Look Ma! We fished out a MiG pilot
To brothers Subhas and Ashok Pandit, it had at first looked like a man at the end of a giant balloon, slowly dropping off the morning sky.
The two middle-aged farmers had earlier heard the roar of a jet aircraft as they breakfasted on puffed rice at their home by the Keleghai river in this East Midnapore hamlet, about 150km from Calcutta. It took a moment for them to realise what had happened.
“Some women who were washing utensils at a nearby pond cried out that a plane was on fire and was about to crash,” said Subhas, 48. “We ran out and saw the plane nosedive over Duria village (4km away in West Midnapore). We saw the man slowly descend from the sky, holding on to what looked like a balloon.”
It was pilot D. Mahapatra at the end of his parachute, being carried by the wind towards the Keleghai even as his MiG27 crashed into a swamp off Duria.
Subhas and Ashok, 45, ran straight towards the river. Their promptness proved lucky for Squadron Leader Mahapatra, who had ejected as his plane caught fire around 8.30am, 15 minutes after taking off from the Kalaikunda airbase, 70km away.
As he dropped on the bed of the chest-deep river, Mahapatra got entangled in his parachute and his feet got stuck in the soft, wet sand. He swayed about like a trussed-up prisoner, only the top of his body visible above the water and only his arm free to move about.
“He stood in the water and waved at us,” Subhas said. “I realised he was beckoning us to help him.”
The brothers climbed into their country boat and rowed furiously. “It took us 15 minutes to reach him. He told us in Hindi that he could not move,” Subhas said.

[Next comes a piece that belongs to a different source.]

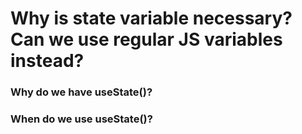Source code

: # Why is state variable necessary? Can we use regular JS variables instead?

### Why do we have useState()?
### When do we use useState()?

Both brothers got down into the water and unclasped the parachute on Mahapatra’s instructions. “He told us he could not stand any longer. We pulled him into the boat and made him lie down, using the parachute as a cushion,” Ashok said.
As they neared the bank, many enthusiastic villagers dived into the water and escorted the boat back to the shore, giving the last part of the journey a carnival atmosphere.
Mahapatra contacted Kalaikunda over Subhas’s mobile phone. Within 25 minutes, a helicopter arrived and took him away.
The pilot had left behind the parachute and some equipment with the Pandits, which the police later collected from them. The brothers have no mementoes, only memories to last a lifetime and a deep pride in rescuing the air force man.
“We are very proud because we rescued a soldier of the country, someone who protects our country. I feel as if we have done a service to the nation,” Ashok said.
Duria had collected mementoes aplenty this morning, but the police took those away too.
Thousands of people from nearby villages, alerted by the MiG’s roar and the flames from its tail, had calculated it would crash near Duria and begun running towards the village.
The plane crashed into a swamp and disappeared under the chest-deep water. Many of the villagers dived in only to shrink back at once, put off by the acrid smell of the spreading jet fuel.
A little later, though, they entered the swamp again and began hauling up parts of the fuselage. Hundreds marched triumphantly with a piece of a broken wing. The police and an air force team arrived but struggled to push the crowd back.
“The aircraft was on a routine sortie,” an Eastern Command officer said. He added that a court of inquiry would probe the accident, the 12th MiG crash in north Bengal since 2002 and the third this year.
Mahapatra could not be contacted for his comments on the rescue. Eastern Command officials said they too had been unable to speak to him at the Kalaikunda base till this evening.